DIRECTIONS:
• 1. Return the passage of the crawl space Romex thread that begins at the words "One of the manufacturers" and stops after "(Aug 28, 2013)".
• 2. In the crawl space Romex thread, where does HackWork usually run romex that has to go perpendicular to the joists?
• 3. In the crawl space Romex thread, list every user whose words another poster quotes, naming each user once.

DOCUMENT EXCERPT:
-- begin --
# Romex run in a crawl space.



## joebanana (Dec 21, 2010)

The code says the only time you don't need protection is if you run it through bored holes in the joists.


----------



## HackWork (Oct 2, 2009)

Mikmed98 said:


> In the NEC it requires Romex to be supported on running boards in a crawl space when running the wires perpendicular to the joists on the bottom of the joists.. My question is do I still need to do so when wire stackers are used on every joists. My gut tells me yes but wanted to double check.


Yes, if you run smaller romex under the joist you need to use running boards.

One of the manufacturers makes this nice channel that you can run lots of romex in if you have to run a lot.

For me, when I need to run romex perpendicular to the joists I usually just run it along the side walls. Just staple it to the sill plate or install stackers there.


----------



## MTW (Aug 28, 2013)

Codes don't apply in crawl spaces unless they're getting inspected.


----------



## drspec (Sep 29, 2012)

that is one rule that is NEVER enforced here nor should it be. If it's a basement thats one thing but for a crawl space, f that.


----------



## HackWork (Oct 2, 2009)

drspec said:


> that is one rule that is NEVER enforced here nor should it be. If it's a basement thats one thing but for a crawl space, f that.


Yeah, that is stupid for a crawlspace. The whole point is because people will hang things on wires. 

The whole rule is stupid because you don't need to running board with larger gauge cable. Sure, the cable won't break as easily, but it can still have the insulation chaffed off.


----------



## lighterup (Jun 14, 2013)

...and I wanted to keep talkin' about grounding a gu10 socket.


----------



## scotch (Oct 17, 2013)

lighterup said:


> ...and I wanted to keep talkin' about grounding a gu10 socket.


I know....I know....although that 3rd grounding wire has to be wrapped around your finger as you insert the lamp ! It's tricky ! But....Safety Comes First !


----------



## lighterup (Jun 14, 2013)

scotch said:


> I know....I know....although that 3rd grounding wire has to be wrapped around your finger as you insert the lamp ! It's tricky ! But....Safety Comes First !


Someone understands me! Yeaaaaaa!:laughing:


----------



## Switched (Dec 23, 2012)

In 20+ years I have never had an inspector or heard of an inspector calling that one..... Sometimes I guess it is good to be in Cali!


But I think the 80/20 rule applies....


----------



## Mikmed98 (Mar 10, 2016)

Yea I think it's a dumb thing to do in a crawl as well.. But since it's codevthen so be it.. This inspector is known to be a stickler for anything and everything in the codebook... 

I appreciate all of your input on the matter. Thanks fellas.
????


----------



## MechanicalDVR (Dec 29, 2007)

Mikmed98 said:


> Yea I think it's a dumb thing to do in a crawl as well.. But since it's codevthen so be it.. This inspector is known to be a stickler for anything and everything in the codebook...
> 
> I appreciate all of your input on the matter. Thanks fellas.
> ????


Have you ever seen an inspector go into a crawlspace?


----------



## drspec (Sep 29, 2012)

MechanicalDVR said:


> Have you ever seen an inspector go into a crawlspace?
-- end --
DATA LINES:
-- begin --
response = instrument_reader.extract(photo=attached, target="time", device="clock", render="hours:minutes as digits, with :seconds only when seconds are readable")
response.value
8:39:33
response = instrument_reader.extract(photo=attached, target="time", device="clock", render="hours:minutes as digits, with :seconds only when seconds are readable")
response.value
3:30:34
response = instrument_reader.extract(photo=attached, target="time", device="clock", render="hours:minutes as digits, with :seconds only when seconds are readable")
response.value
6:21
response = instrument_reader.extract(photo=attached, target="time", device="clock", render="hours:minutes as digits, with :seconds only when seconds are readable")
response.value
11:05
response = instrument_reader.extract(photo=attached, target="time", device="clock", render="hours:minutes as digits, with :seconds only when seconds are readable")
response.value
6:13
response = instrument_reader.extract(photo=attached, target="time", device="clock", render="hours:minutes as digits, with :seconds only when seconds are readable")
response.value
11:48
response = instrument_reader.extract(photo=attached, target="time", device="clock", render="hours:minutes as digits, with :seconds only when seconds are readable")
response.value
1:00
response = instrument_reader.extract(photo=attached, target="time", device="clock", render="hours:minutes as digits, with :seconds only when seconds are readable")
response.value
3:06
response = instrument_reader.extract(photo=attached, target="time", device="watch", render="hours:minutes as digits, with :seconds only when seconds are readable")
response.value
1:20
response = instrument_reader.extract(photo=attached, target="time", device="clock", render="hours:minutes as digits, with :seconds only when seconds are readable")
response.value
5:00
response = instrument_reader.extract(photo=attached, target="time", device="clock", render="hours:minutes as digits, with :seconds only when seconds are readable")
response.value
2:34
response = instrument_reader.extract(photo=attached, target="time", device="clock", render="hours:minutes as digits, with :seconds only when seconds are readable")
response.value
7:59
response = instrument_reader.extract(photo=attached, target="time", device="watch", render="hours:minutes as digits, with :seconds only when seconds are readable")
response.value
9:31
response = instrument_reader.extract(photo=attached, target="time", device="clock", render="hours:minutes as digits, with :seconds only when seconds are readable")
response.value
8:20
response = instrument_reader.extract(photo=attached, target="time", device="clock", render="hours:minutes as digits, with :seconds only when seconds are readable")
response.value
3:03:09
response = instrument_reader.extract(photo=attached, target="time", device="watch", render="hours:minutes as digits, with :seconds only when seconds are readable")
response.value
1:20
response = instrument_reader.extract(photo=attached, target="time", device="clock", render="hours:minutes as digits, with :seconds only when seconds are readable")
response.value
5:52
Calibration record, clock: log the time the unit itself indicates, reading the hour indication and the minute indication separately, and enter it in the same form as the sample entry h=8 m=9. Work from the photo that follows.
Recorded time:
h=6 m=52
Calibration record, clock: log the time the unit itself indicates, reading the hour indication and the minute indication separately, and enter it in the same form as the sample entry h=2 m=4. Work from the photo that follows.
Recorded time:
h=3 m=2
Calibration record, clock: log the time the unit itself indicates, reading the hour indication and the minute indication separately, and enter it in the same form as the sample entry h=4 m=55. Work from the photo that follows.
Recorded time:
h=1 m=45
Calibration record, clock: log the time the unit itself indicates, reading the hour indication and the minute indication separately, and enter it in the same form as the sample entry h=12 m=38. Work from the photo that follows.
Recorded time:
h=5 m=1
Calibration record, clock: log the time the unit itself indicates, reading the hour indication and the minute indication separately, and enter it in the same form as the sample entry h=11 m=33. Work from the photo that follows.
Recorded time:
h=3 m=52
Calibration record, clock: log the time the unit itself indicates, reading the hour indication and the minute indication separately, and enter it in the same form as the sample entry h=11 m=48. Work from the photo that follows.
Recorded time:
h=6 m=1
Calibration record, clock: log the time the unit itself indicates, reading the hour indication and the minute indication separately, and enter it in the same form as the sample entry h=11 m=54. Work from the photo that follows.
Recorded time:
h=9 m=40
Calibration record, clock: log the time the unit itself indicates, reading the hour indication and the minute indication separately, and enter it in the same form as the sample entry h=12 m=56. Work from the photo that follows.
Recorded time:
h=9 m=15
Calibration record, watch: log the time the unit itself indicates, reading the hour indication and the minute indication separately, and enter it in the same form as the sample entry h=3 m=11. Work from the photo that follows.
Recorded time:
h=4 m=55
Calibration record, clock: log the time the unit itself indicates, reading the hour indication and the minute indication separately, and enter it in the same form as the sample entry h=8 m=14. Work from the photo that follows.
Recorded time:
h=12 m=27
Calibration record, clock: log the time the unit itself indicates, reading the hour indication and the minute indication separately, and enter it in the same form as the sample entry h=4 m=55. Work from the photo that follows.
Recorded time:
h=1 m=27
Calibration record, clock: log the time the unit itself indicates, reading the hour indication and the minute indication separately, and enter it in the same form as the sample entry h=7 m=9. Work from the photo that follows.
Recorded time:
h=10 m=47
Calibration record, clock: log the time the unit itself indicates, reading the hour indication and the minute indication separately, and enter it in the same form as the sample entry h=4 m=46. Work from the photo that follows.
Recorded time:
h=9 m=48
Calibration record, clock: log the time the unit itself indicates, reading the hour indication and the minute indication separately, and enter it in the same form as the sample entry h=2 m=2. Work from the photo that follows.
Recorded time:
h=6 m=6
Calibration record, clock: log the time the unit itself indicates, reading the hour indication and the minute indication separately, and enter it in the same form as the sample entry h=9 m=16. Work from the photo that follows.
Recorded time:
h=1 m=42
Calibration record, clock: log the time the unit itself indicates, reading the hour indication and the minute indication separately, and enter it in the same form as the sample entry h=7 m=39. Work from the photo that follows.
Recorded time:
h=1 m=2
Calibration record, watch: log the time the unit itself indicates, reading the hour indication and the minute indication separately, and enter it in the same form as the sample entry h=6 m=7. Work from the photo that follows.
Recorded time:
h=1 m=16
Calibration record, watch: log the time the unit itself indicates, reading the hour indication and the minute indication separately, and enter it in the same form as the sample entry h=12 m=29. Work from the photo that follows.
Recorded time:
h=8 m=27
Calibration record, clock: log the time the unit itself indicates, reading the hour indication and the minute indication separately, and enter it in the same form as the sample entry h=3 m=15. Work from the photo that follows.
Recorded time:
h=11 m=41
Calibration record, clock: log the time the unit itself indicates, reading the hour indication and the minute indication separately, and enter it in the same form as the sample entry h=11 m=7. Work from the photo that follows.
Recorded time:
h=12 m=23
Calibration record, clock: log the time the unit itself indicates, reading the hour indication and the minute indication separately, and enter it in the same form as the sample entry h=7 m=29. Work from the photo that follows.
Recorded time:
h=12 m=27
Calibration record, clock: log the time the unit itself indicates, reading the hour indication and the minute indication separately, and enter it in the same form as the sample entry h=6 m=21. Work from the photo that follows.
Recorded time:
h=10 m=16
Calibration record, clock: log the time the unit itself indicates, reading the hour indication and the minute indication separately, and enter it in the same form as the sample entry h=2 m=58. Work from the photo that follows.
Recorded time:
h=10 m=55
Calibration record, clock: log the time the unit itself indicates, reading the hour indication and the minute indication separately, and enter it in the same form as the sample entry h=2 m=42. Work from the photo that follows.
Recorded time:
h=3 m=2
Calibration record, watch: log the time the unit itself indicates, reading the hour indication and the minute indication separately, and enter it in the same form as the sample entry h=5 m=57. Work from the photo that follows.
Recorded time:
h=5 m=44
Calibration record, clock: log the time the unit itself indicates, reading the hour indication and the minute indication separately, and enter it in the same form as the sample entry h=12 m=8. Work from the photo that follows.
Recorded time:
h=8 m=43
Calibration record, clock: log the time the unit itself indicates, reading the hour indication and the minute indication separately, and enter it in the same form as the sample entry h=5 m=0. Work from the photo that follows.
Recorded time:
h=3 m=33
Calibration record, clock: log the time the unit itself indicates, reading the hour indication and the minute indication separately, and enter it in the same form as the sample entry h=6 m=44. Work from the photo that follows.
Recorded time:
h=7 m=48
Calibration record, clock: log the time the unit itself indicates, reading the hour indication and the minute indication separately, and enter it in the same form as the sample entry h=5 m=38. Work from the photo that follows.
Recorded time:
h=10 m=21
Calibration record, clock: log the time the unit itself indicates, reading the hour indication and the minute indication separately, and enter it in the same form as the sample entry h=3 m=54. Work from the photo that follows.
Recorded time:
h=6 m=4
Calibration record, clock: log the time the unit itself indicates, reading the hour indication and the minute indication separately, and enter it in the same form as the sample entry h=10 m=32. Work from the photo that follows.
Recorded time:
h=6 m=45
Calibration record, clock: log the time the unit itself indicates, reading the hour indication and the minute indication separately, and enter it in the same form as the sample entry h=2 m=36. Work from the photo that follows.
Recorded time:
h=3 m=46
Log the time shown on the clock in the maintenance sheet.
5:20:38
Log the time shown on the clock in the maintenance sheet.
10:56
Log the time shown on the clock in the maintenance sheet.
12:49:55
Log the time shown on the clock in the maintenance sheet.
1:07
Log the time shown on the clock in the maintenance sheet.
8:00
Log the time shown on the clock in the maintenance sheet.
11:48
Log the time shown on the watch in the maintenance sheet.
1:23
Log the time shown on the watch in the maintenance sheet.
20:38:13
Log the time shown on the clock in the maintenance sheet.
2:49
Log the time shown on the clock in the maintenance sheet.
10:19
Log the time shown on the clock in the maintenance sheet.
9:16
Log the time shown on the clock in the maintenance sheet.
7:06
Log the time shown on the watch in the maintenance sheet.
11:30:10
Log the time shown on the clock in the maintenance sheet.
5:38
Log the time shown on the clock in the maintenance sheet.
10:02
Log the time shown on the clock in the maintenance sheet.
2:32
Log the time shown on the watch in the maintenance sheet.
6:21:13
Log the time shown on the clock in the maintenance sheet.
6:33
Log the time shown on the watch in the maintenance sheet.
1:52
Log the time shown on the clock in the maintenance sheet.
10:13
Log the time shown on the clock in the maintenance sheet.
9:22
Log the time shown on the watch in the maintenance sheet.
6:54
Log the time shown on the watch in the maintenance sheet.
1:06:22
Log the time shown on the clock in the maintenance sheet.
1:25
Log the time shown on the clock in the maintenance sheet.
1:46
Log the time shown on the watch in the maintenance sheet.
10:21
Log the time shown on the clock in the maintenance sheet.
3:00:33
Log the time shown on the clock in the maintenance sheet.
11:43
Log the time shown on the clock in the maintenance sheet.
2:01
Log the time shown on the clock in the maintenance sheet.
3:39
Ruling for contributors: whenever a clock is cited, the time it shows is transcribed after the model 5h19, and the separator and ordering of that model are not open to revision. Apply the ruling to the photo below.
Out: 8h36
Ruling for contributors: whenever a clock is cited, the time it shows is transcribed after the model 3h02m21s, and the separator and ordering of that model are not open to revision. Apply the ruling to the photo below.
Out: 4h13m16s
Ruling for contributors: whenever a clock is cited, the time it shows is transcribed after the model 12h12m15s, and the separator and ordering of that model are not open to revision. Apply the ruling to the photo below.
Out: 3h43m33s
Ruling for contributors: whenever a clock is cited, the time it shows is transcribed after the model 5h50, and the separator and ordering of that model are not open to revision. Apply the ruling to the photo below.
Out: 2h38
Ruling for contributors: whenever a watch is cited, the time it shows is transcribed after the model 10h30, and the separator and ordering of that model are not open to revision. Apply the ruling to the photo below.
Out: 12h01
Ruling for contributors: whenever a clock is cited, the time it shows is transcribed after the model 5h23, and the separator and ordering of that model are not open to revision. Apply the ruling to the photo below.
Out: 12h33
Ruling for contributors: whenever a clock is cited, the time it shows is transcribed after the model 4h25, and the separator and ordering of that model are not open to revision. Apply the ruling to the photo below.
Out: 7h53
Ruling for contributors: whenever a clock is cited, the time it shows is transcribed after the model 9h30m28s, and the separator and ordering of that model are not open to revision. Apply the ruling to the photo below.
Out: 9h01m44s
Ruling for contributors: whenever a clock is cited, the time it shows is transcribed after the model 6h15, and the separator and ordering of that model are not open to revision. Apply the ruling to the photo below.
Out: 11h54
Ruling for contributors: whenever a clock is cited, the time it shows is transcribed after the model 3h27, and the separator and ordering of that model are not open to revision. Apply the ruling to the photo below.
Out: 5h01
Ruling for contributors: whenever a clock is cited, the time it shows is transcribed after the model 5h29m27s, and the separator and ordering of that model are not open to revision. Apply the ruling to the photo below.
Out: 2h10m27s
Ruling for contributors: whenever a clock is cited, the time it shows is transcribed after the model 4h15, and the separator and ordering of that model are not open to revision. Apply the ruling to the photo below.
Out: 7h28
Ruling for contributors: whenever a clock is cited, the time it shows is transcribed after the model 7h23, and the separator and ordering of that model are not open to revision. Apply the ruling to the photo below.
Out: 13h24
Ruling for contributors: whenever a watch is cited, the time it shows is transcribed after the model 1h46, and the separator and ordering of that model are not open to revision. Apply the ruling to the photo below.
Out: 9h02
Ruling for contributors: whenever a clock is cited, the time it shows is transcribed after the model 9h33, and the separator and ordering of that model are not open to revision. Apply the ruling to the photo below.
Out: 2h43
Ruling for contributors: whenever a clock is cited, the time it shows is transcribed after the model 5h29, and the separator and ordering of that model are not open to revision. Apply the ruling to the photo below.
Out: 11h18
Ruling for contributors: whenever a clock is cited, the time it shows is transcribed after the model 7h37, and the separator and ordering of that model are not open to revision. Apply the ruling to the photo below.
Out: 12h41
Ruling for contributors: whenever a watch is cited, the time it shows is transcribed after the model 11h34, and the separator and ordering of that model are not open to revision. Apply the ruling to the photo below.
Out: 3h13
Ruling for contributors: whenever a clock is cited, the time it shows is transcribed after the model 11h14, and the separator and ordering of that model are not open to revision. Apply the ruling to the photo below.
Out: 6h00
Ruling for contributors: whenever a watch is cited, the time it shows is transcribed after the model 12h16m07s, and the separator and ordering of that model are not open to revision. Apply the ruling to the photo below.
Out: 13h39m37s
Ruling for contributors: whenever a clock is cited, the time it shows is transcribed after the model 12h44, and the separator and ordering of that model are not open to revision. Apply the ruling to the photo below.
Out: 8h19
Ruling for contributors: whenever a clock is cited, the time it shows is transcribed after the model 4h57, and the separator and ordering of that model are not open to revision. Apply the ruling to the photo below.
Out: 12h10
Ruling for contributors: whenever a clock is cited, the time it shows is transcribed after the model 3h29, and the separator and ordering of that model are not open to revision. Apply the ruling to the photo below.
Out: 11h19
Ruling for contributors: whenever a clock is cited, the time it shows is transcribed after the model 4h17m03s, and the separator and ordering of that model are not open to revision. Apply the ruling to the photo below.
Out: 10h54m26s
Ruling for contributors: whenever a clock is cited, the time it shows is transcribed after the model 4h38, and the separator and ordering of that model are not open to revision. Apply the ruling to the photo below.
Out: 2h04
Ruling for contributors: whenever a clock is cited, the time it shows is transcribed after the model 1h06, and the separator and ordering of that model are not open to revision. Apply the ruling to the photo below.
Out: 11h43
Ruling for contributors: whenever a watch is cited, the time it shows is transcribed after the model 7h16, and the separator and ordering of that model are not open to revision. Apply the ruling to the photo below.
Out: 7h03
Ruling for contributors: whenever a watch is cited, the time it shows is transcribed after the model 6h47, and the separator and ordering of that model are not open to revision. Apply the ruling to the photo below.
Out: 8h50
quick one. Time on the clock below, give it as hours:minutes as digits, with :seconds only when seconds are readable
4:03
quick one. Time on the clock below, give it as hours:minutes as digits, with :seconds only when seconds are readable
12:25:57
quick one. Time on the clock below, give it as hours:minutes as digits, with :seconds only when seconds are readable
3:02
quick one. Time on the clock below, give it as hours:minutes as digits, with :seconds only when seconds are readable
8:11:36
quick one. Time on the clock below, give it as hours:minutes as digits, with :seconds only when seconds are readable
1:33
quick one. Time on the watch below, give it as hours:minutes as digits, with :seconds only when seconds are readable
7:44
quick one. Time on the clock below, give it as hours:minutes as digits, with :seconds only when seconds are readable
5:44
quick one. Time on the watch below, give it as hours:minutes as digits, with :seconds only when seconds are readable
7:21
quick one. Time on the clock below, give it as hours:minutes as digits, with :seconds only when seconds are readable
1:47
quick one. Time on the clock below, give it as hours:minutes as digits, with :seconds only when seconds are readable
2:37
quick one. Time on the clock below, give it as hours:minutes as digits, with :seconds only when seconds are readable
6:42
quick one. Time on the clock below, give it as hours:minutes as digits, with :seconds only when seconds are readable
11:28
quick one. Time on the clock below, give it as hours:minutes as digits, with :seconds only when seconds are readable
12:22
-- end --
THE SOLUTIONS:
• 1.
One of the manufacturers makes this nice channel that you can run lots of romex in if you have to run a lot.

For me, when I need to run romex perpendicular to the joists I usually just run it along the side walls. Just staple it to the sill plate or install stackers there.


----------



## MTW (Aug 28, 2013)

• 2. Along the side walls, stapling it to the sill plate or installing stackers there.

• 3. Mikmed98, drspec, lighterup, scotch, MechanicalDVR